**FRAGMENTO PARA LEER**.

El trono de oro empujó muy bien a Occidente, específicamente, a España, en los tiempos de auge del ccrrupto imperio español, y lo mantuvo a flote a tal grado que el resto de Europa también salió ampliamente beneficiado con las riquezas malhabidas (y he aquí una terrible paradoja, el que el poderoso imperio haya sido a la vez una colonia del resto de Europa).
¿Qué habría sido de la España Católica si no se hubiese descubierto el continente americano? A menos de que hubiese tomado la firme decisión de basar la prosperidad y la riqueza de la economía nacional en el trabajo de su gente; o a menos de que hubiesen afilado los soldados de la Corona sus espadas y sus lanzas para proceder a la invasión de sus vecinos como Francia e Inglaterra saquéndolos y robándoles todo su oro y plata (lo cual hubiera sido una labor muchísimo más difícil y con mucho menos probabilidades de éxito que la invasión del nuevo continente), posiblemente habría terminado siendo una nación extraordinariamente pobre, con miles y miles de seres famélicos muriéndose de hambre bajo condiciones paupérrimas, inspirando lástimas en sus vecinos (ciertamente, codicia no, al no tener nada que quitarle) viviendo en situaciones de inopia e insalubridad que le habrían puesto los pelos de punta incluso a los pobres de otros países como China y la India.
Pero si la codicia desmedida por el oro y su atesoramiento para fincar en él la riqueza y la prosperidad de un imperio fue obra y gracia de los españoles y no de los judíos tras la conquista de América, ¿por qué no hacen mención de ello los “economistas” de la ultradercha? Pues porque los españoles saqueadores no eran judíos, sino católicos, por ello y solo por ello vale la pena voltear hacia otro lado fingiendo demencia. Pero por otro lado, reconocer un hecho así les mandaría abajo en buena medida sus estrafalarias teorías.
El trono de oro español no duró por siempre. Al independizarse sus colonias en el nuevo continente, el oro dejó de fluír, y el imperio se colapsó, porque sus beneficiarios no estaban acostumbrados a vivir sin su enorme dependencia en el oro, una dependencia equivalente a una adicción a la droga. Lo que quedó del imperio terminó enfrascado en una guerra civil cuyo resultado final fue una larga dictadura fascista de ultraderecha, y sólo hacia finales del siglo XX los descendientes de aquellos saqueadores aprendieron a vivir constituyéndose como una democracia parlamentaria haciendo a un lado la época obscurantista del fascista que diciendo que luchaba por la restitución de la monarquía terminó atornillándose él mismo en la cima del poder sin permitir reinstauración de monarquía alguna que no fuera la suya propia.
La burda farsa del “trono de oro” fue retomada a principios del siglo XX por basura literaria como el tracto ruso
Los Protocolos de los Sabios de Sión (considerado como el fraude literario más grande de la Historia) y reciclado cientos de veces por tipos tan faltos de ética e integridad como el sacerdote ultraderechista argentino
Julio Meinvielle y el pseudo-historiador Salvador Borrego cuyo
rabioso antisemitismo lo destila hasta por las fosas nasales habiendo dedicado su vida entera para diseminar su filosofía de oro.

**CONSIGNA A**.
Reproduce tal cual, dentro de los registros, las líneas que empiezan en la que contiene "genus: Arctotheca" y terminan en la que contiene "genus: Amazona", ambas incluidas.

**DATOS DE TRABAJO**.
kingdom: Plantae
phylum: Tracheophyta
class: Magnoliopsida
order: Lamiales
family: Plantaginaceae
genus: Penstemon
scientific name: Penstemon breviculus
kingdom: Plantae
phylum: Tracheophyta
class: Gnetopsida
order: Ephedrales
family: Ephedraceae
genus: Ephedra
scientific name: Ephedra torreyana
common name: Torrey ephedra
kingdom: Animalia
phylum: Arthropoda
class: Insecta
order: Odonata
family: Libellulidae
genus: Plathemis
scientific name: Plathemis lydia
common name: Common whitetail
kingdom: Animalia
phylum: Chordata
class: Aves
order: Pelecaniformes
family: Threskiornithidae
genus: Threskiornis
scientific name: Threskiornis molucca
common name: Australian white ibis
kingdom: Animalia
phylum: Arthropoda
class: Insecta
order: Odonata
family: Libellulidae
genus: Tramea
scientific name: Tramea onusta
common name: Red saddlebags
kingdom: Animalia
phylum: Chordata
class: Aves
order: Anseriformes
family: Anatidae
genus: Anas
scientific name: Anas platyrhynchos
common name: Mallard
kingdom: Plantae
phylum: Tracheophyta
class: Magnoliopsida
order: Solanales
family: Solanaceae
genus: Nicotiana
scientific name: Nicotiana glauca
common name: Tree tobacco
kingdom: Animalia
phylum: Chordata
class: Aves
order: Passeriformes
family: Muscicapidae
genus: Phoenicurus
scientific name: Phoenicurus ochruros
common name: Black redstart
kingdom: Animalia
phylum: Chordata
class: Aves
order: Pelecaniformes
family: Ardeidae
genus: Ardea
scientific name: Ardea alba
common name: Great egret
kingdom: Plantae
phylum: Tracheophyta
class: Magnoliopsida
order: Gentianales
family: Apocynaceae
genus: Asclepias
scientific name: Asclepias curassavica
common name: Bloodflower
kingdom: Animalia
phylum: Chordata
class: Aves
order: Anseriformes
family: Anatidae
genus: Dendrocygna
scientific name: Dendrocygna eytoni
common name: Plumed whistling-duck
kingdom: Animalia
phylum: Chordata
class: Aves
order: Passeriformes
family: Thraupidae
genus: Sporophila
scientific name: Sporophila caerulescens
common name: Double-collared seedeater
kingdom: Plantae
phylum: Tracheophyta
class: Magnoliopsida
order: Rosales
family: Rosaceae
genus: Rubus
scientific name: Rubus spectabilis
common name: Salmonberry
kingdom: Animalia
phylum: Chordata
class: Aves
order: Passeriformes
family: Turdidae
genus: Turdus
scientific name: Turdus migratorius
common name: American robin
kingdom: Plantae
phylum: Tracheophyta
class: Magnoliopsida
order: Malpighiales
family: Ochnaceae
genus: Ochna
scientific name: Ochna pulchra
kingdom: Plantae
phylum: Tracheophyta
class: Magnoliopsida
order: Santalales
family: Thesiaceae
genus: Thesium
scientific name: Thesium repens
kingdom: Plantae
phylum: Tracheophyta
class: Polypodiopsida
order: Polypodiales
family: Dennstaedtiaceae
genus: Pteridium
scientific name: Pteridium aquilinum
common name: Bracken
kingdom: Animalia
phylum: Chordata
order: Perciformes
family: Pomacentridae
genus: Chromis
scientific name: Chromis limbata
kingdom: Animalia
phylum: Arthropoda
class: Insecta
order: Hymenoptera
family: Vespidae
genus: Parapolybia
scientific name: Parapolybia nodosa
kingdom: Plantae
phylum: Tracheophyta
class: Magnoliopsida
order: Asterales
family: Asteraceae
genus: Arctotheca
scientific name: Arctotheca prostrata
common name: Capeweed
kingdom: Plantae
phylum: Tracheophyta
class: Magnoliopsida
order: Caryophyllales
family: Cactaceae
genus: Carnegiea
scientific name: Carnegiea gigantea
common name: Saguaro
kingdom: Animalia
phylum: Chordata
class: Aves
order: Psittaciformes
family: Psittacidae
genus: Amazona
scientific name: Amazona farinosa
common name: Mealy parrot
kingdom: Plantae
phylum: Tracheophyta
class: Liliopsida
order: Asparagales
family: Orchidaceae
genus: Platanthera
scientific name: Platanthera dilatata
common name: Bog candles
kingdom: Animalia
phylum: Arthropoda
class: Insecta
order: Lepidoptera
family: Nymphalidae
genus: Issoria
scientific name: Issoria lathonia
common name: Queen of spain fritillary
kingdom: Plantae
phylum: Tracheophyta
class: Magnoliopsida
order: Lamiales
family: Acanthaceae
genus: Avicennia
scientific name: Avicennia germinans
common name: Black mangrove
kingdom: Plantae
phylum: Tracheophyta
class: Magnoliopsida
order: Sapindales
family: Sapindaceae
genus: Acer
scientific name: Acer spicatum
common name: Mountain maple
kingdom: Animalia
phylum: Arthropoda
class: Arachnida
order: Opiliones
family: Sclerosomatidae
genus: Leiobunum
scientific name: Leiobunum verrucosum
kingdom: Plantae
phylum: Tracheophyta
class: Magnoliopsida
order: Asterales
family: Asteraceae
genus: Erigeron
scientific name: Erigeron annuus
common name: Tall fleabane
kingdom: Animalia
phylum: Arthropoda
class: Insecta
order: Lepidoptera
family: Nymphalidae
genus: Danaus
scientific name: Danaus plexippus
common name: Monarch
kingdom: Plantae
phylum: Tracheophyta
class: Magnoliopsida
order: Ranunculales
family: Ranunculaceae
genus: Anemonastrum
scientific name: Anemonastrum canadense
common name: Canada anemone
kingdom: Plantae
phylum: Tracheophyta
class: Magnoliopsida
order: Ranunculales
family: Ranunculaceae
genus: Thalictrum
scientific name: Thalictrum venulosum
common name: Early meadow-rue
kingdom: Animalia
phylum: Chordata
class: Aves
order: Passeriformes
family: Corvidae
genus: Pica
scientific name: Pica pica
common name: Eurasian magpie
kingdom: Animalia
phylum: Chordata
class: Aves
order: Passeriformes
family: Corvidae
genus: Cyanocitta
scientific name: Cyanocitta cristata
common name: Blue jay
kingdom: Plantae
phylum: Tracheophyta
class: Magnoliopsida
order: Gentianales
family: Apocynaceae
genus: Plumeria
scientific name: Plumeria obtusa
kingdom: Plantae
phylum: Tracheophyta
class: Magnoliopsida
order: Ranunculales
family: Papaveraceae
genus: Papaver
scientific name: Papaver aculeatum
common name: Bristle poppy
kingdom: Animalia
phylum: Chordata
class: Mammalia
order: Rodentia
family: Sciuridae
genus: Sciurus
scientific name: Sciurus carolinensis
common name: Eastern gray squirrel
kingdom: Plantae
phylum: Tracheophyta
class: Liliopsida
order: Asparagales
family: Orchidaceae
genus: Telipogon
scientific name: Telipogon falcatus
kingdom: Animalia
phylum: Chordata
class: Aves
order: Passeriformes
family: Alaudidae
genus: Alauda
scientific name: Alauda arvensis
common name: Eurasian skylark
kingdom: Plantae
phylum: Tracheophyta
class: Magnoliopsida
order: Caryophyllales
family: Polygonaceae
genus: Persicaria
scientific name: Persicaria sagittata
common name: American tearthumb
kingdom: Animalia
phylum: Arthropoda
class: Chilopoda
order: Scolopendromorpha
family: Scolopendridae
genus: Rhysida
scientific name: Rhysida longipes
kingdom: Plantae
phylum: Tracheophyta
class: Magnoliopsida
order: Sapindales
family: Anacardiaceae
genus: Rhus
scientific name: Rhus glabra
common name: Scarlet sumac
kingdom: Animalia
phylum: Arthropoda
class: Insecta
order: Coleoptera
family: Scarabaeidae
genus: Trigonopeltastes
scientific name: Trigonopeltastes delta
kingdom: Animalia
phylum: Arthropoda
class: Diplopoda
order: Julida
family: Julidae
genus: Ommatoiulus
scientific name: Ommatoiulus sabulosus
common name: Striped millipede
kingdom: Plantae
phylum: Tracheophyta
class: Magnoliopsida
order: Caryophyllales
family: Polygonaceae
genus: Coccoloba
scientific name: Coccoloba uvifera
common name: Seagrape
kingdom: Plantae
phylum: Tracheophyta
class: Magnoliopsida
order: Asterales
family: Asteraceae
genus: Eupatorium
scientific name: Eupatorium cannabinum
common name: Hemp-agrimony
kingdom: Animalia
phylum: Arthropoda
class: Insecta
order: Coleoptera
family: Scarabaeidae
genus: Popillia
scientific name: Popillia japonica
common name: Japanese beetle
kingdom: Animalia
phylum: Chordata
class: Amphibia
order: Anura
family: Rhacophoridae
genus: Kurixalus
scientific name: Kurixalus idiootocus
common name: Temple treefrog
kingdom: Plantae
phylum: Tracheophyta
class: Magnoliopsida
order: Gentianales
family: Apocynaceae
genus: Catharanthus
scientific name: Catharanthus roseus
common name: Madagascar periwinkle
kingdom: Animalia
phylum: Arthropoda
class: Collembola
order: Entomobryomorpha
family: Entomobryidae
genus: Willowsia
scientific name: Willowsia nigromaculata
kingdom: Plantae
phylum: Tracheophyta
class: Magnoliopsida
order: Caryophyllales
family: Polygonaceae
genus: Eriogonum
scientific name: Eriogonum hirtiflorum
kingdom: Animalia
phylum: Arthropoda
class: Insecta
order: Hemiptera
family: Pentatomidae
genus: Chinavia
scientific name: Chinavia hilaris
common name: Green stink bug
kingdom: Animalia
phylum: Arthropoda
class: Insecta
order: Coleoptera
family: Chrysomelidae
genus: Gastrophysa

**CONSIGNA B**.
Transcribe sin alteraciones el pasaje del fragmento sobre el trono de oro que empieza en "Pero si la codicia" y termina en "sus estrafalarias teorías.".

**RESPUESTA COMPLETA A**.
genus: Arctotheca
scientific name: Arctotheca prostrata
common name: Capeweed
kingdom: Plantae
phylum: Tracheophyta
class: Magnoliopsida
order: Caryophyllales
family: Cactaceae
genus: Carnegiea
scientific name: Carnegiea gigantea
common name: Saguaro
kingdom: Animalia
phylum: Chordata
class: Aves
order: Psittaciformes
family: Psittacidae
genus: Amazona

**RESPUESTA COMPLETA B**.
Pero si la codicia desmedida por el oro y su atesoramiento para fincar en él la riqueza y la prosperidad de un imperio fue obra y gracia de los españoles y no de los judíos tras la conquista de América, ¿por qué no hacen mención de ello los “economistas” de la ultradercha? Pues porque los españoles saqueadores no eran judíos, sino católicos, por ello y solo por ello vale la pena voltear hacia otro lado fingiendo demencia. Pero por otro lado, reconocer un hecho así les mandaría abajo en buena medida sus estrafalarias teorías.